Example 1: Calculating our first proposed exercise:

\begin{align} E(X|Y=1) & = E(g(x|y=1))\\ & = \sum_{x=1}^{4} xg(x|y=1)\\ & = \sum_{x=1}^{4} x \frac{x^2+3(1)}{12(1)+30}\\ & = (1)\frac{1^2+3(1)}{12(1)+30} + (12)\frac{2^2+3(1)}{12(1)+30} + (3)\frac{3^2+3(1)}{12(1)+30} + (4)\frac{4^2+3(1)}{12(1)+30}\\ & = (1)\frac{4}{42} + (2)\frac{7}{42} + (3)\frac{12}{42} + (4)\frac{19}{42} = \frac{65}{21} \end{align}

Example 2:

\begin{align} E(Y|X=3)& = E(h(y|x=3))\\ & = \sum_{y=1}^{2} yh(y|x=3)\\ & = \sum_{y=1}^{2} y\frac{3^2+3y}{2(3)^2+9}\\ & = (1)\frac{3^2+3(1)}{2(3)^2+9} + (2)\frac{3^2+3(2)}{2(3)^2+9}\\ & = \frac{12}{27}+(2)\frac{15}{27}=\frac{14}{9} \end{align}

Then using the output from example number one we can calculate what we proposed:

Example 3:

\begin{align} V(X|Y=1) & = E[(X-E(X|Y=1))^2|Y=1]\\ & = \sum_{x=1}^{4}(x-E(X|Y=1))^2g(x|y=1)\\ & = \sum_{x=1}^{4}\bigg(x-\frac{65}{21}\bigg)^2\frac{x^2+3(1)}{12(1)+30}\\ & = \bigg(1-\frac{65}{21}\bigg)^2 \frac{4}{42} + \bigg(2-\frac{65}{21}\bigg)^2 \frac{7}{42} + \bigg(3-\frac{65}{21}\bigg)^2 \frac{12}{42} + \bigg(4-\frac{65}{21}\bigg)^2 \frac{19}{42}\\ & = \bigg(\frac{1936}{441}\bigg)\frac{4}{42} + \bigg(\frac{529}{441}\bigg)\frac{7}{42} + \bigg(\frac{4}{441}\bigg)\frac{12}{42} + \bigg(\frac{361}{441}\bigg)\frac{19}{42} = 0.9909 \end{align}

We see then that we need to calculate the mean to find the variance, and at the same time it saves us some calculations (like evaluating g or h function for each value since we know them from the mean).
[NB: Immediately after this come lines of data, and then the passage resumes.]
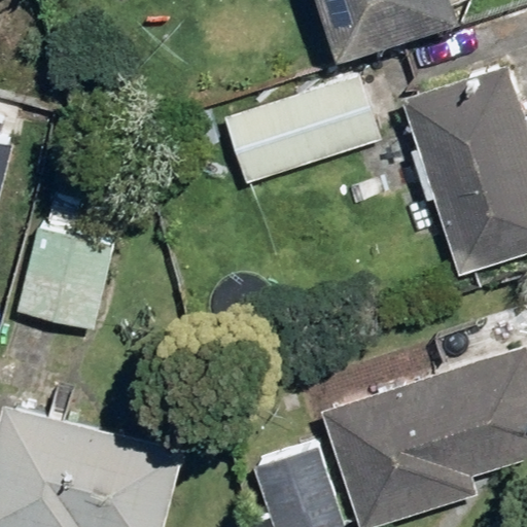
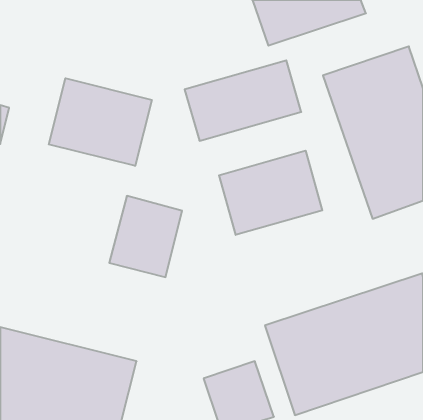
building: none -> [49,78,152,166]
building: none -> [219,151,322,235]
building: [22,221,112,322] -> [109,196,182,277]

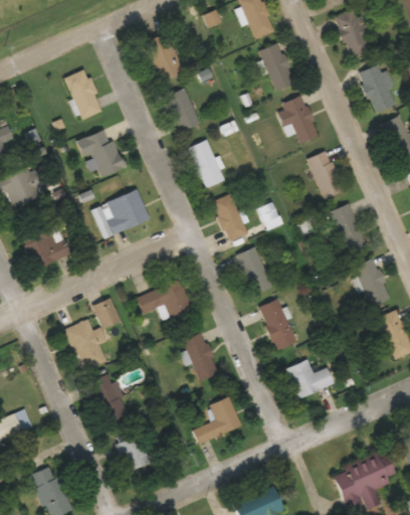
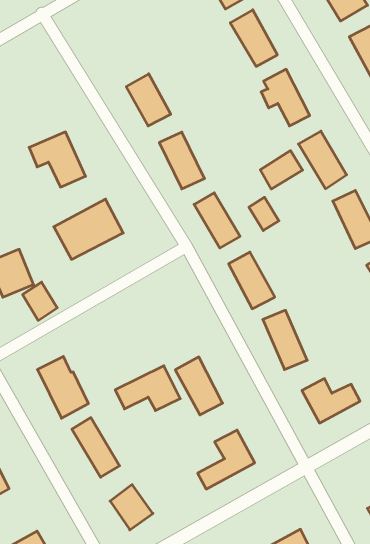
building: [143,33,185,84] -> none
building: [65,69,102,120] -> none
building: none -> [260,151,303,189]
building: [137,281,191,318] -> [115,366,180,411]
building: [92,298,121,330] -> [23,282,57,320]

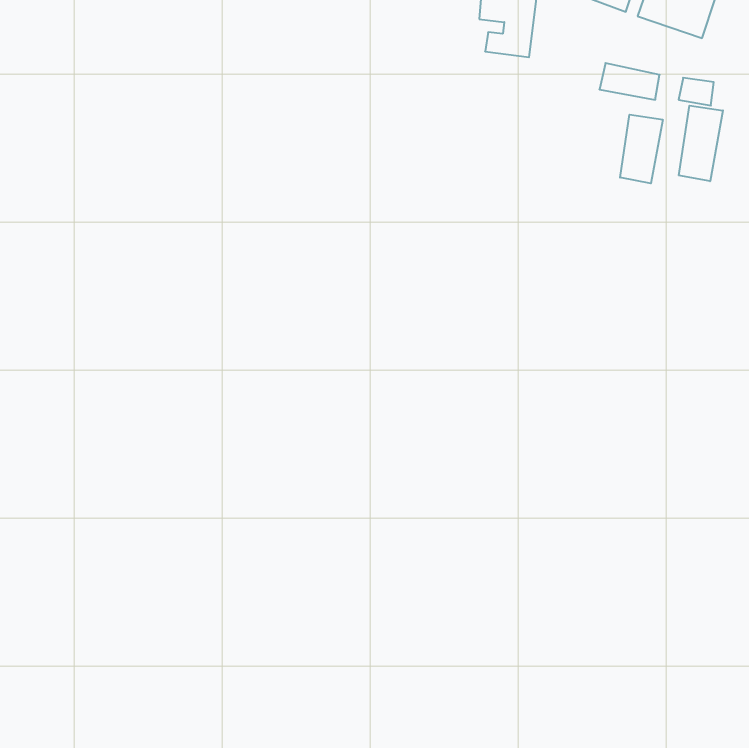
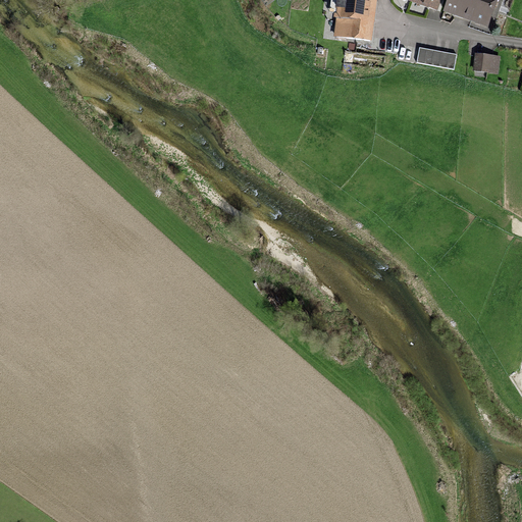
building: [679,106,723,181] -> none
building: [620,115,663,183] -> none

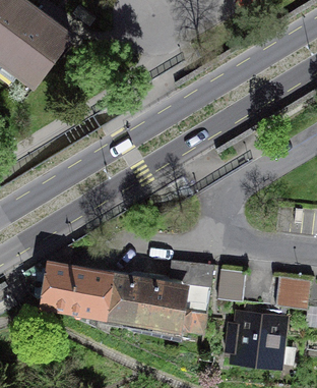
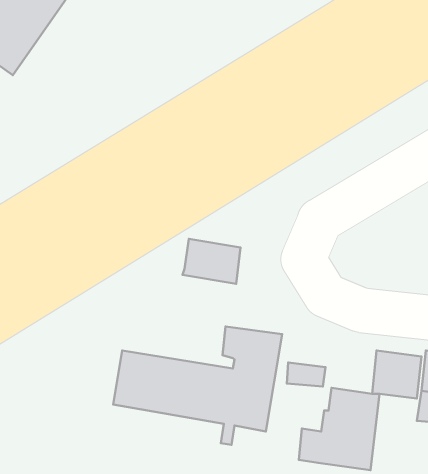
building: none -> [183,239,241,284]
building: [47,268,108,314] -> none

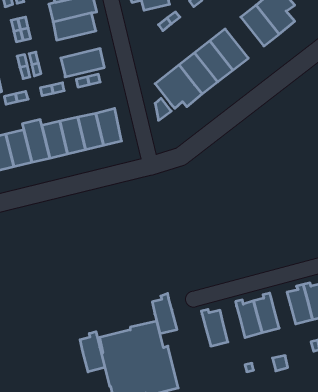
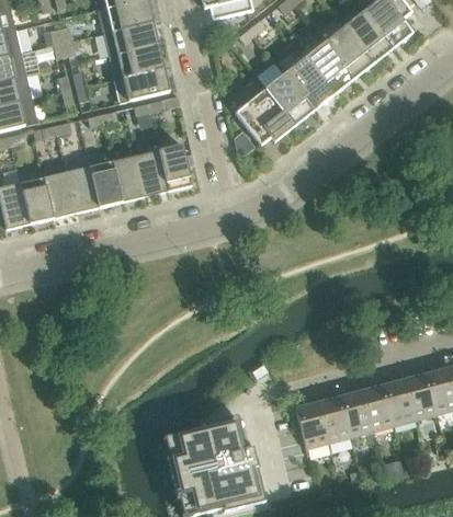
building: none -> [325,26,374,79]
building: none -> [109,44,165,79]
building: none -> [382,378,415,425]
building: [152,293,177,334] -> [318,391,350,443]
building: [80,332,105,372] -> none

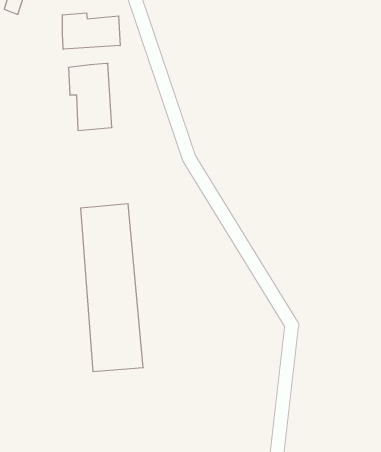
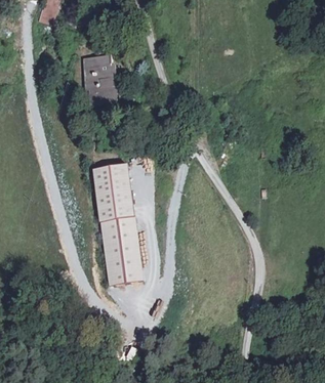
building: [62,13,120,49] -> none

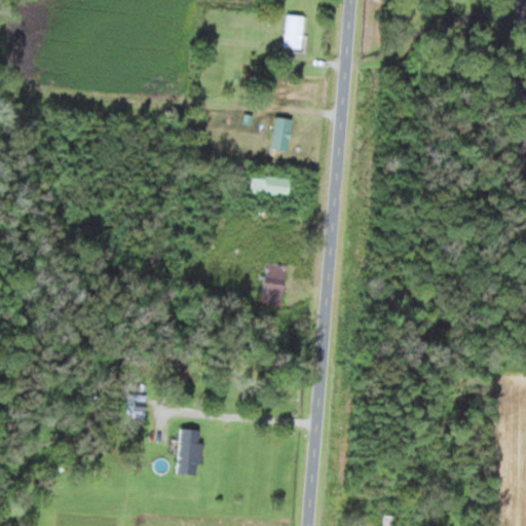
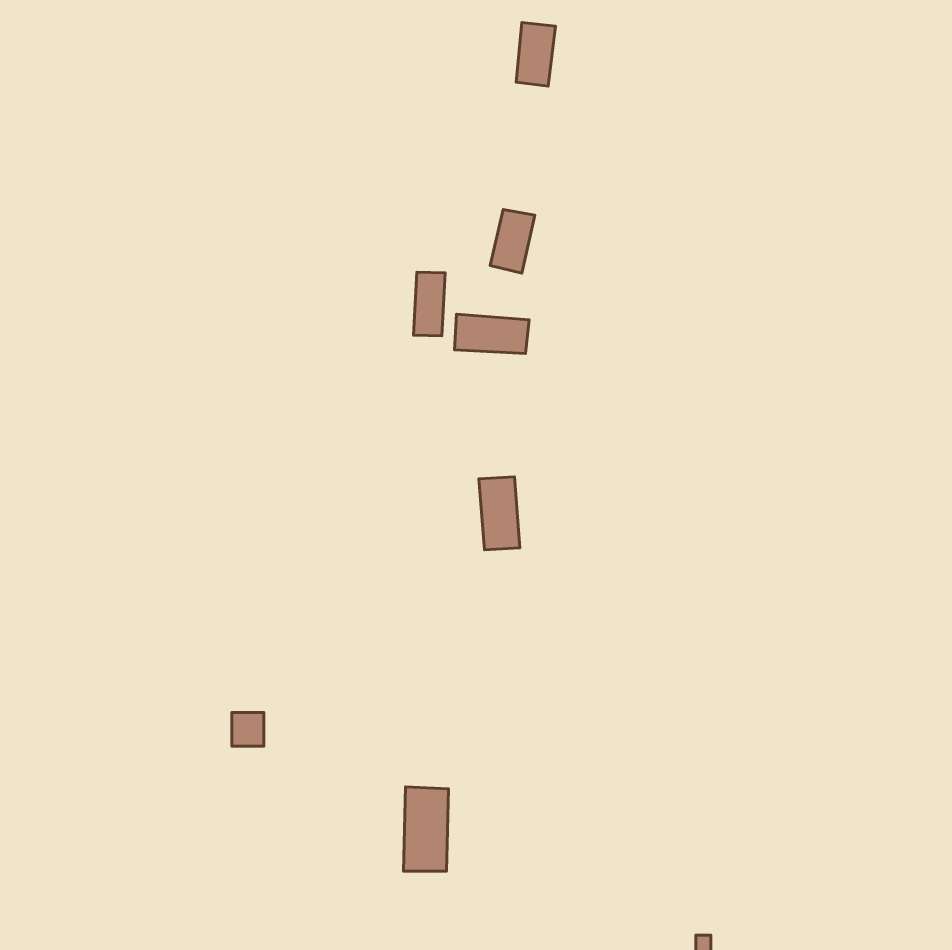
building: none -> [414,272,445,336]
building: [177,429,201,476] -> [404,787,448,871]

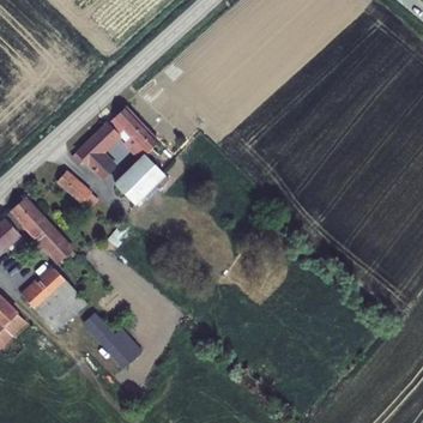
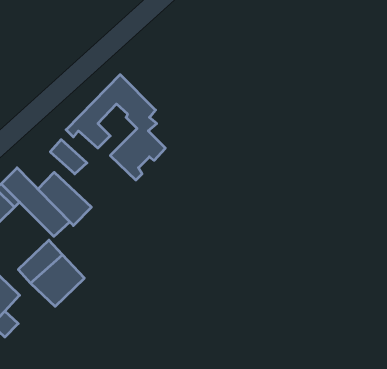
building: none -> [38,172,91,226]
building: [87,313,140,365] -> none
Now let’s check how this calculations look for the continuous case:

Example 4: We will show how to do the workout for a continuous conditional function, we’ve already done this on an earlier chapter but we will redo all we did and add a new calculation:


$$ f(x,y) = \frac{4}{3}(1-xy) \qquad 0\leq x\leq1,\quad 0\leq y\leq1 $$

We decide to find \(E(x|y)\), for this we write:

$$ E(x|y) = \int_{0}^{1}xg(x|y)dx $$

For this then we have to find \(g\), since we are familiar on how to, we just find it as done with continuous functions:

\begin{align} g(x|y)& = \frac{f(x,y)}{f_y(y)} = \frac{\frac{4}{3}(1-xy)}{\int_{0}^{1}\frac{4}{3}(1-xy)dx}=\frac{\frac{4}{3}(1-xy)}{\frac{4}{3}(x-\frac{x^2y}{2})|_{x=0}^{x=1}}=\frac{\frac{4}{3}(1-xy)}{\frac{4}{3}(1-\frac{y}{2})} \end{align}

And back to the expectancy function we have:

\begin{align} E(x|y)& =\int_{0}^{1} x \frac{(1-xy)}{1-\frac{y}{2}}dx\\ & = \frac{1}{1-\frac{y}{2}} \int_{0}^{1}x(1-xy)dx\\ & = \frac{1}{1-\frac{y}{2}} \int_{0}^{1}(x-x^2y)dx\\\\ & = \frac{1}{1-\frac{y}{2}} \bigg(\frac{x^2}{2}-\frac{x^3y}{3}\bigg)\bigg|_{x=0}^{x=1}\\ & = \frac{1}{1-\frac{y}{2}} \bigg(\frac{1}{2}-\frac{y}{3}\bigg) \end{align}

With this we have the function that will give us the desired expected value, for example if we wanted \(E(x|y=1)\) we’d just replace:

$$ E(x|y=1) = \frac{1}{1-\frac{1}{2}} \bigg(\frac{1}{2}-\frac{1}{3}\bigg) = \frac{1}{3} $$

Note that finding the variance for this type of functions we would just integrate over the same region with \(x^2\) instead of \(x\) and find the difference between this integral and \([E(x|y)]^2\).


Learning Outcome

Topic 3.c: Multivariate Random Variables – Calculate moments for joint, conditional, and marginal random variables.